Radar on Specialty Pharmacy

New FDA Approvals: FDA Expands Label of Novartis’ Leqvio

July 7: The FDA broadened the label of Novartis Pharmaceuticals Corp.’s Leqvio (inclisiran) to include its use as an adjunct to diet and statin therapy to reduce low-density lipoprotein cholesterol (LDL-C) in adults with primary hyperlipidemia. The agency initially approved the small interfering RNA (siRNA) therapy on Dec. 22, 2021. Dosing is 284 mg via a subcutaneous injection by a health care professional, then another dose at three months and then every six months. The drug’s list price is $3,290.63 per dose.

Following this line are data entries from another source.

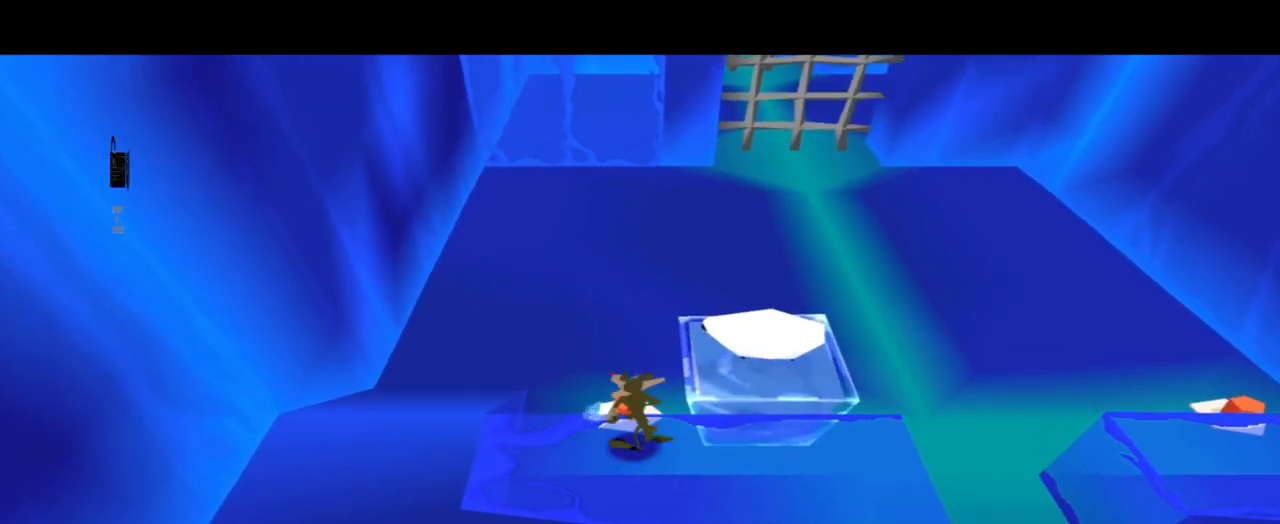
{"buttons": [], "left_stick": "center", "right_stick": "center", "events": [[67, "left_stick", "center"]]}
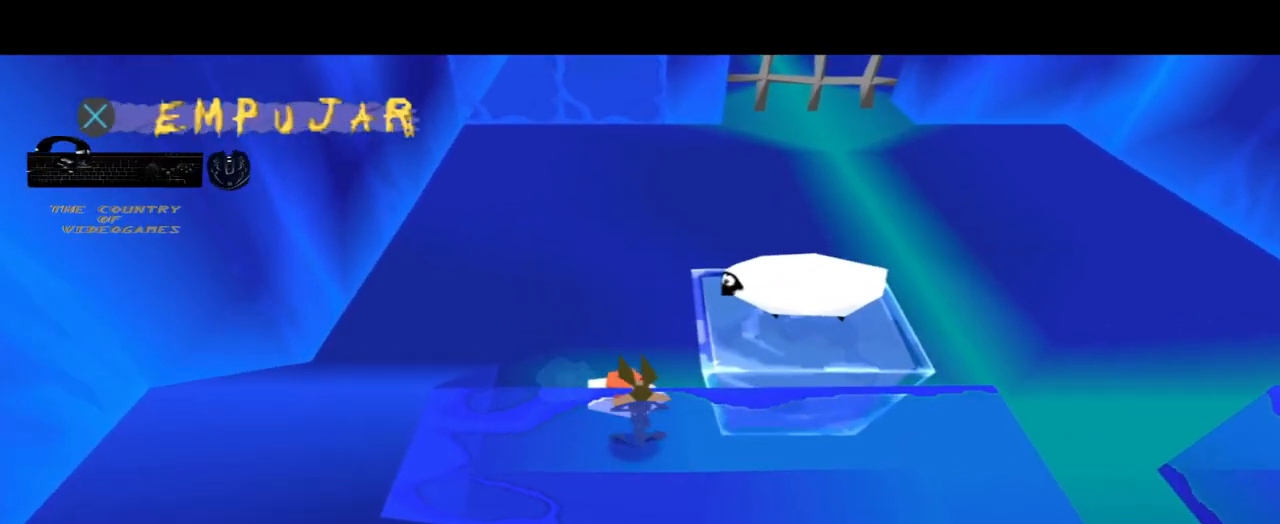
{"buttons": [], "left_stick": "up", "right_stick": "center", "events": [[367, "left_stick", "up"]]}
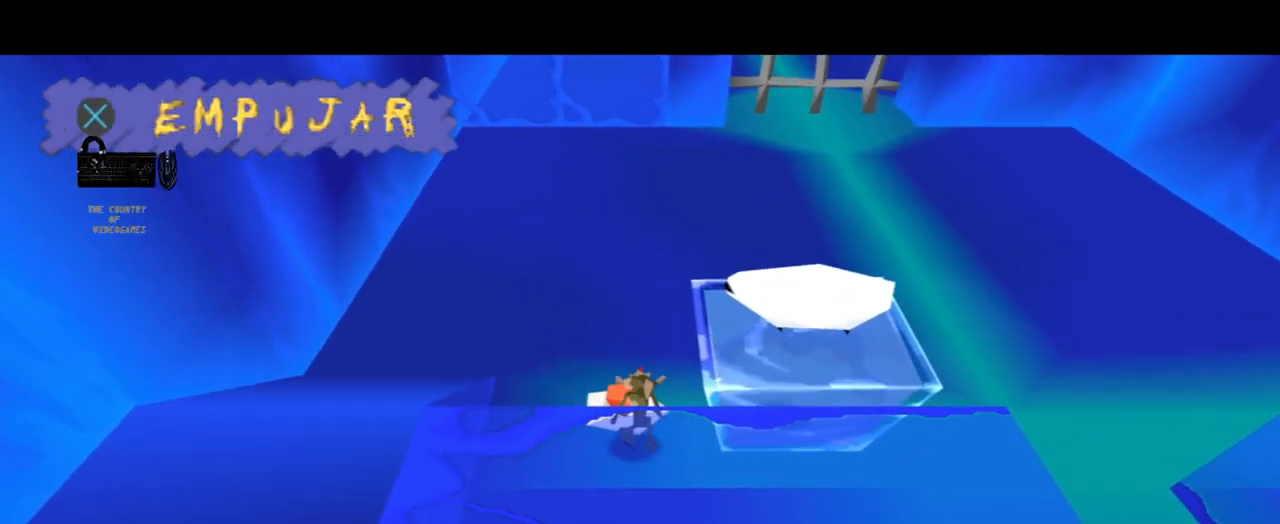
{"buttons": [], "left_stick": "center", "right_stick": "center", "events": [[33, "left_stick", "center"]]}
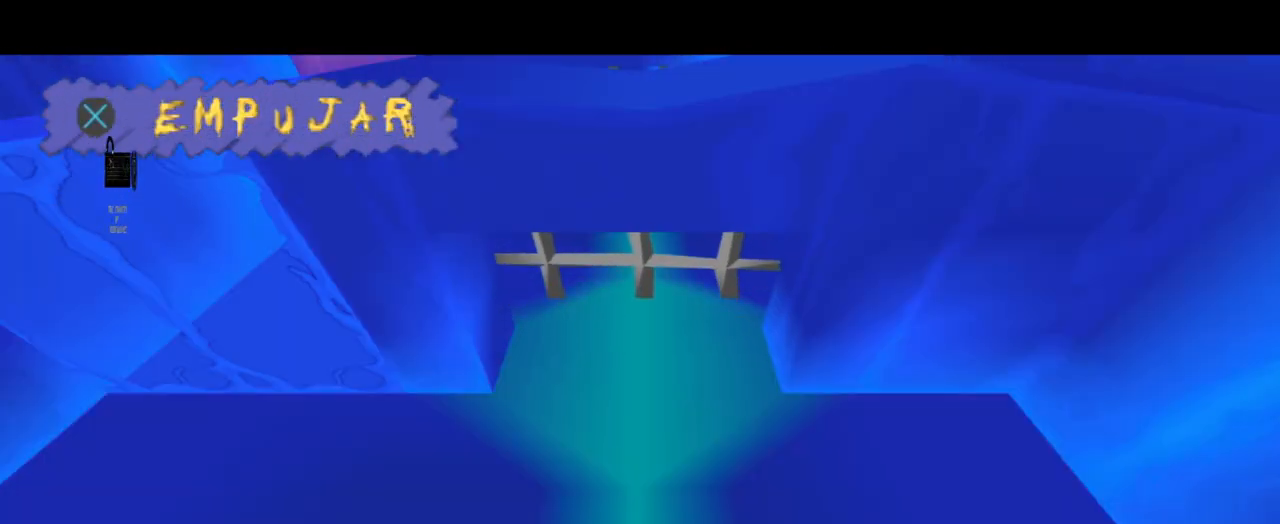
{"buttons": [], "left_stick": "center", "right_stick": "center", "events": []}
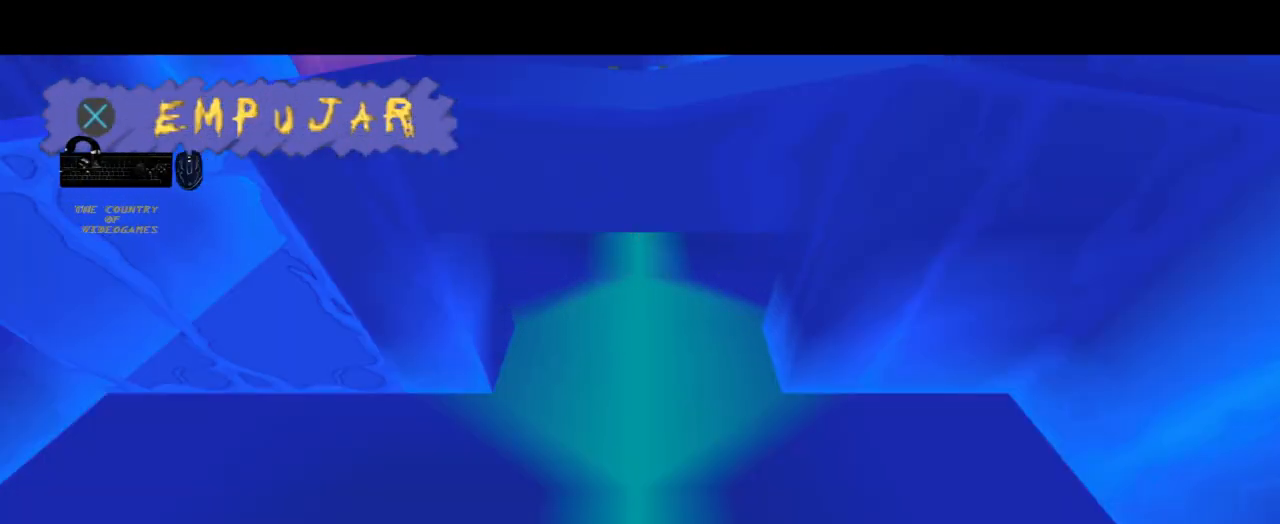
{"buttons": [], "left_stick": "center", "right_stick": "center", "events": []}
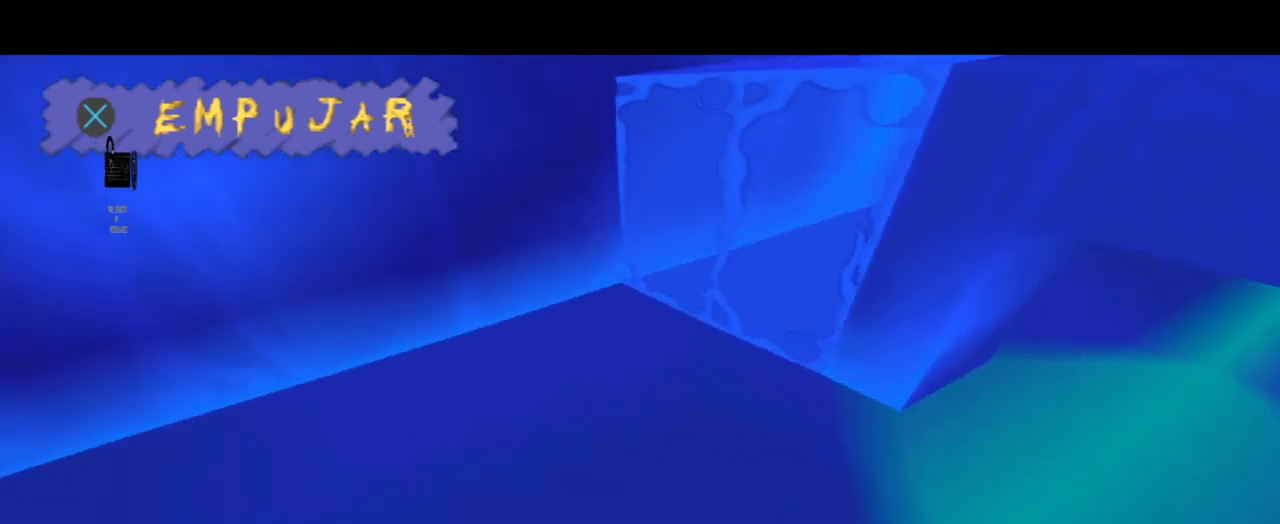
{"buttons": [], "left_stick": "center", "right_stick": "center", "events": []}
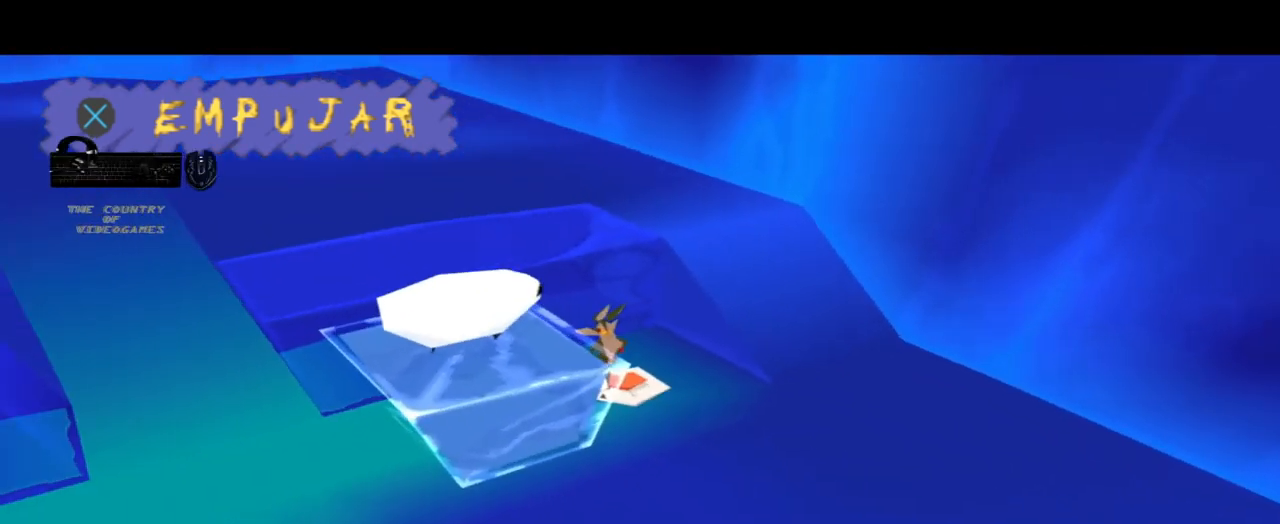
{"buttons": [], "left_stick": "center", "right_stick": "center", "events": []}
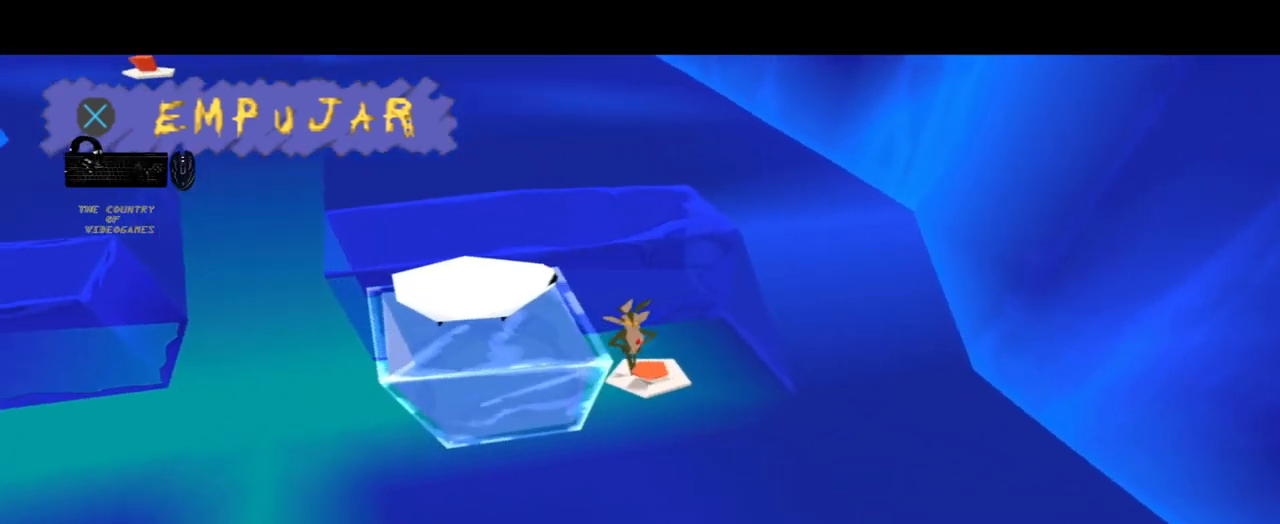
{"buttons": [], "left_stick": "center", "right_stick": "center", "events": [[301, "SQUARE", "down"], [434, "SQUARE", "up"]]}
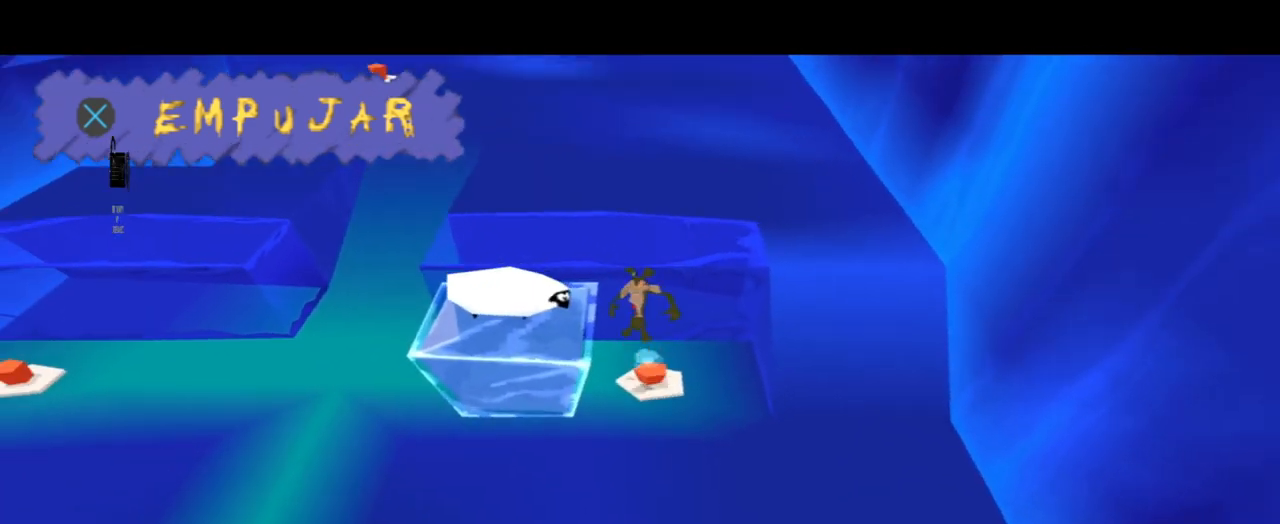
{"buttons": [], "left_stick": "center", "right_stick": "center", "events": [[167, "SQUARE", "down"], [267, "left_stick", "left"], [400, "SQUARE", "up"], [467, "left_stick", "center"]]}
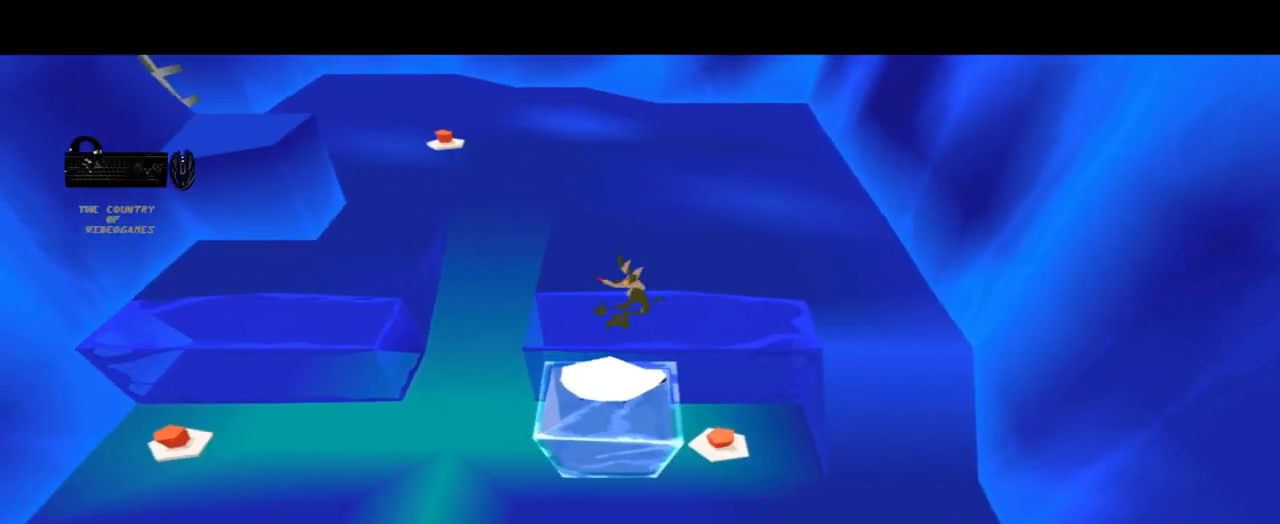
{"buttons": [], "left_stick": "center", "right_stick": "center", "events": []}
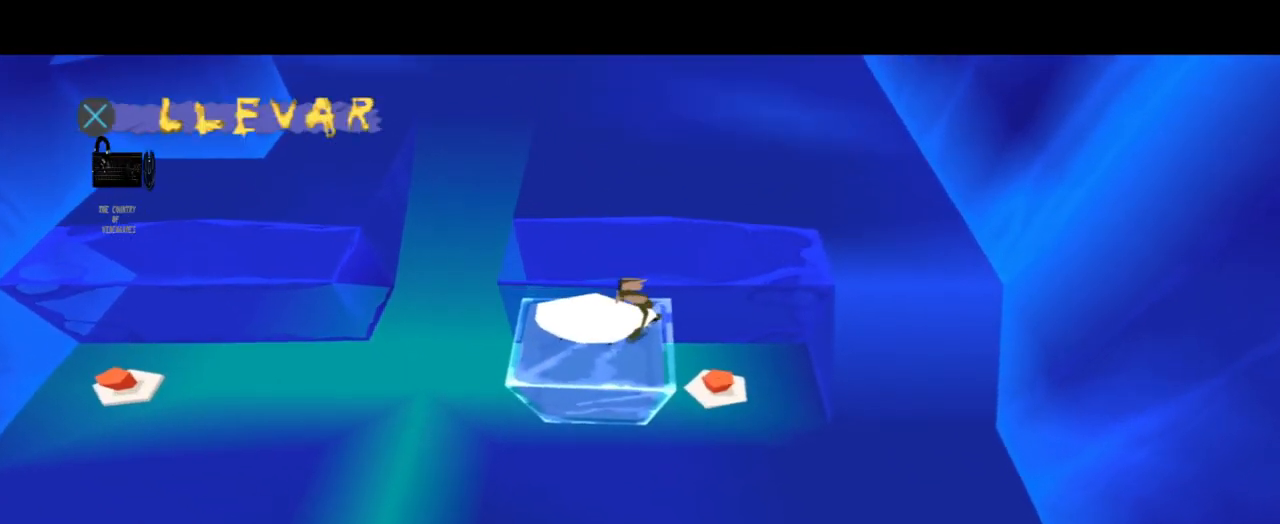
{"buttons": [], "left_stick": "center", "right_stick": "center", "events": [[67, "CROSS", "down"], [167, "CROSS", "up"]]}
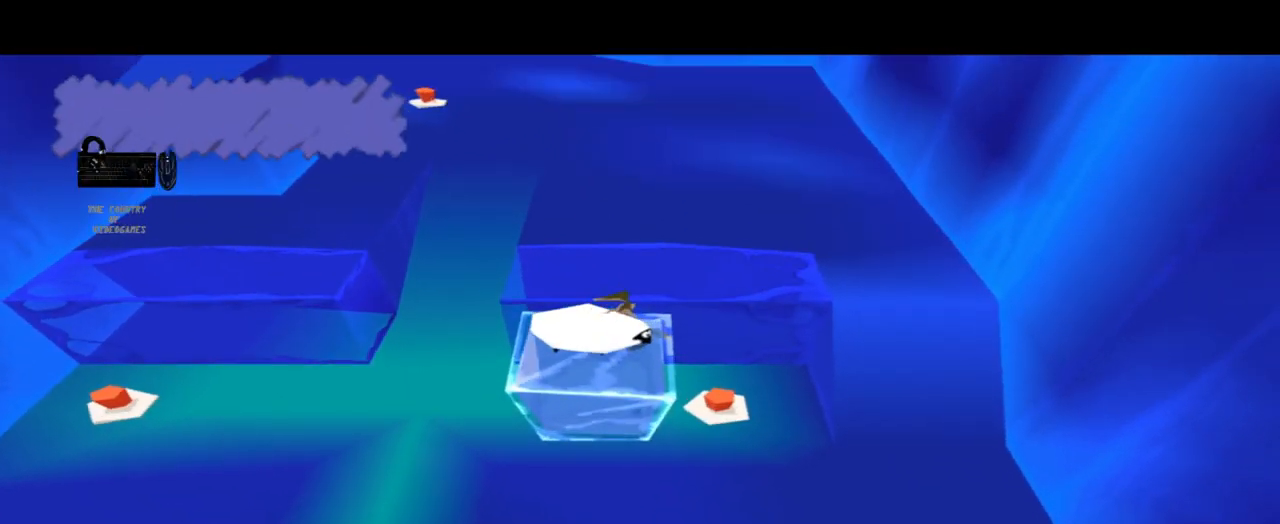
{"buttons": [], "left_stick": "center", "right_stick": "center", "events": []}
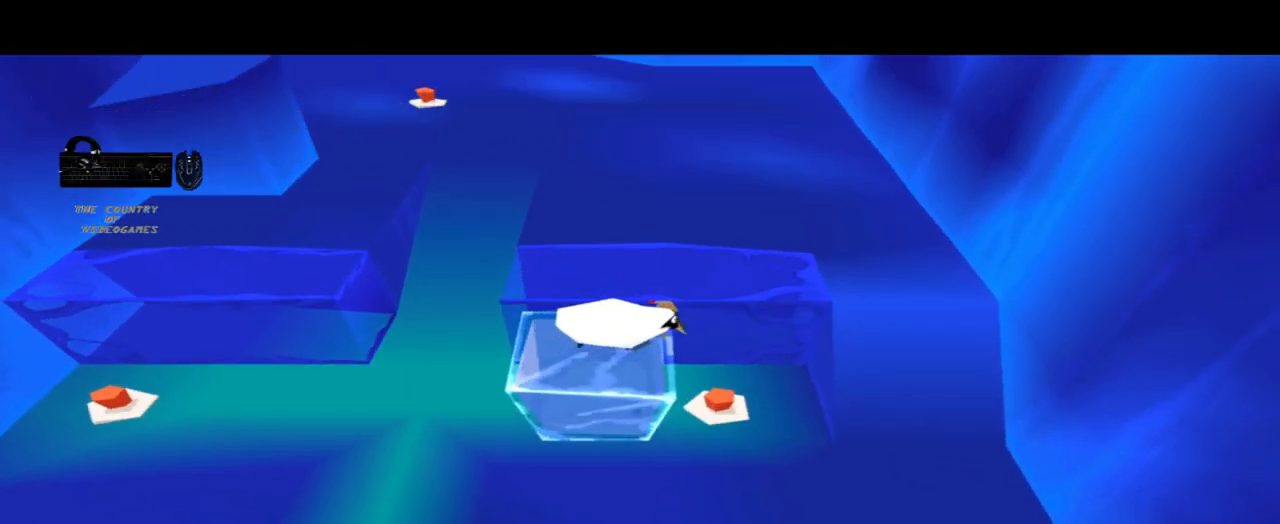
{"buttons": [], "left_stick": "down", "right_stick": "center", "events": [[300, "left_stick", "down"]]}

July 11: The FDA expanded the label of Organon’s Hadlima (adalimumab-bwwd) to include the treatment of adults with non-infectious intermediate and posterior uveitis and panuveitis. The agency first approved the biosimilar of AbbVie Inc.’s Humira (adalimumab) on July 23, 2019. Dosing starts with 80 mg via subcutaneous injection, followed by 40 mg every other week starting one week after the initial dose. The agent is available in both low-concentration and high-concentration versions of its reference drug. The product recently launched with a wholesale acquisition cost of $1,038 for a carton of two syringes or autoinjectors.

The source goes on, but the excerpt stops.